Travelling abroad either by train or ferry with long periods of driving in between is obviously not suitable for dogs that suffer from travel sickness
but if your pooch loves to ride alongside you then he/she will love spending extra time with you. Be aware that if you travel by the channel tunnel you stay in your car with your dog, however most ferries ask you to leave your dog in your car or one of the on-board kennels which some pets might find stressful. Check with the ferry operator to see what options there are.
If you are going somewhere hot you might need to take extra precautions to keep your pet cool. We have some top tips on keeping pets cool here
and many of these still apply to when you’re travelling.
However, the main difference with travelling abroad instead of a staycation is the need for extra vaccinations, paperwork, preventative measures against diseases the UK doesn’t have and veterinary visits to facilitate this.
Going on holiday and leaving your dog or cat behind
Sometimes, it’s not always possible to take your pet with you, especially if you’re going abroad.
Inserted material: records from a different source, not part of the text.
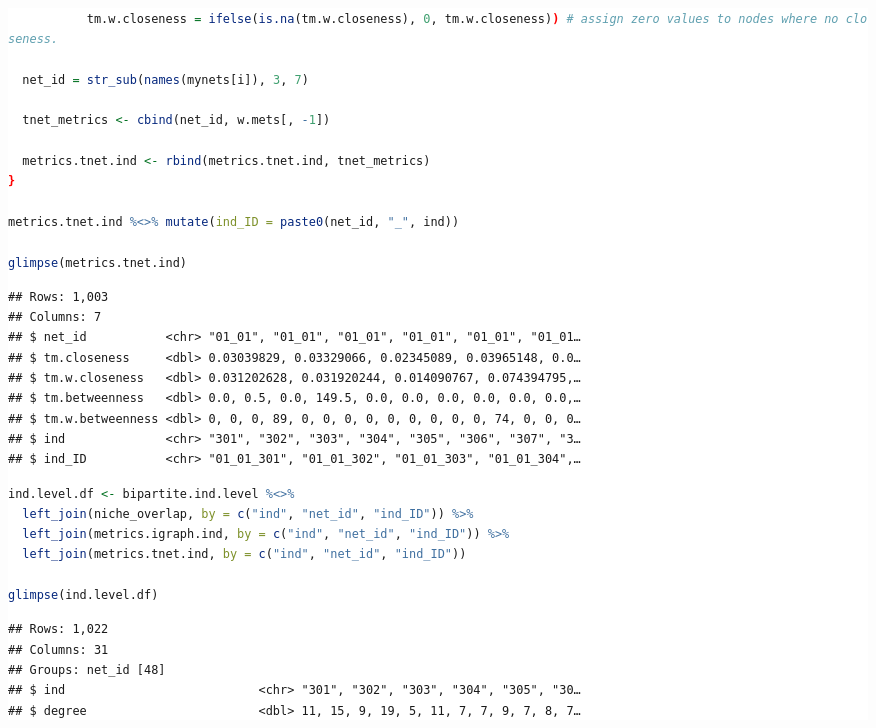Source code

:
 ``` r
           tm.w.closeness = ifelse(is.na(tm.w.closeness), 0, tm.w.closeness)) # assign zero values to nodes where no closeness.

  net_id = str_sub(names(mynets[i]), 3, 7)
  
  tnet_metrics <- cbind(net_id, w.mets[, -1])
  
  metrics.tnet.ind <- rbind(metrics.tnet.ind, tnet_metrics)
}

metrics.tnet.ind %<>% mutate(ind_ID = paste0(net_id, "_", ind))

glimpse(metrics.tnet.ind)
```

    ## Rows: 1,003
    ## Columns: 7
    ## $ net_id           <chr> "01_01", "01_01", "01_01", "01_01", "01_01", "01_01…
    ## $ tm.closeness     <dbl> 0.03039829, 0.03329066, 0.02345089, 0.03965148, 0.0…
    ## $ tm.w.closeness   <dbl> 0.031202628, 0.031920244, 0.014090767, 0.074394795,…
    ## $ tm.betweenness   <dbl> 0.0, 0.5, 0.0, 149.5, 0.0, 0.0, 0.0, 0.0, 0.0, 0.0,…
    ## $ tm.w.betweenness <dbl> 0, 0, 0, 89, 0, 0, 0, 0, 0, 0, 0, 0, 0, 74, 0, 0, 0…
    ## $ ind              <chr> "301", "302", "303", "304", "305", "306", "307", "3…
    ## $ ind_ID           <chr> "01_01_301", "01_01_302", "01_01_303", "01_01_304",…

``` r
ind.level.df <- bipartite.ind.level %<>% 
  left_join(niche_overlap, by = c("ind", "net_id", "ind_ID")) %>%
  left_join(metrics.igraph.ind, by = c("ind", "net_id", "ind_ID")) %>%
  left_join(metrics.tnet.ind, by = c("ind", "net_id", "ind_ID"))

glimpse(ind.level.df)
```

    ## Rows: 1,022
    ## Columns: 31
    ## Groups: net_id [48]
    ## $ ind                           <chr> "301", "302", "303", "304", "305", "30…
    ## $ degree                        <dbl> 11, 15, 9, 19, 5, 11, 7, 7, 9, 7, 8, 7…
Some dogs love the experience, whereas others may be too old or too young to travel or may become too stressed. Cats rarely travel with their owners (although it has been done) and will generally be much happier left at home. It can, however, still be difficult to leave your pet behind but there are lots of options now available.
Kennels or cattery
The option most people think of first is the traditional kennels or cattery. A good place to start is by ringing them up to ask questions, then arrange a visit. There are lots of things to consider, do they have appropriate insurance? How big are the kennels/cat pens, do they have runs attached? How many walks does your dog get? Do they get walked on their own, or in groups with other dogs? Who walks them and how much experience do they have? Do they have heated floors or heated beds for cats for the winter months? Is there a quieter kennel or cat pen for animals that don’t like to be near others? What vet do they use in an emergency? Are they happy giving medication if necessary?
For cats, you might want to consider taking them to a cattery only. Some places can house both cats and dogs but hearing dogs barking all day could be stressful and a quieter cattery only establishment may be preferable.
Get recommendations from your friends and family too and do some online research, look for reviews. Don’t forget if your dog or cat goes to the kennels/cattery they will need to be up to date with their vaccinations.
This provides a good alternative if you would prefer your pet to stay at home in their own environment. It causes the least disruption to their routine and may be the best option for anxious pets. It can be costly but might work out the most economical option in the long run if you have multiple pets.
If you haven’t got friends or family members that can do this then you have to be prepared for a stranger to come into your home to stay. References therefore are a must; they should also have insurance and ideally be DBS checked (criminal record checked). For peace of mind, you might want to look for someone qualified in animal first aid too. There are several online companies for house sitters but again you could ask around for recommendations.
Another option is home boarding. This is where your pet goes and stays with someone. Usually for dogs but if they have a spare room, they may take cats as well. You would need to make similar checks into their qualifications, insurance and animal knowledge as you would with a house sitter, but you don’t have to give them access to your home. Some home boarders have their own pets so this option might not be suitable if your dog does not get on with other animals.
Going on holiday should be fun! You deserve it! And there are plenty of options for you and your pets, whether they go with you or stay at home. The key for all of it is to do your research and not to leave things until the last minute, being prepared will allow you and your pets to enjoy themselves whatever you decide.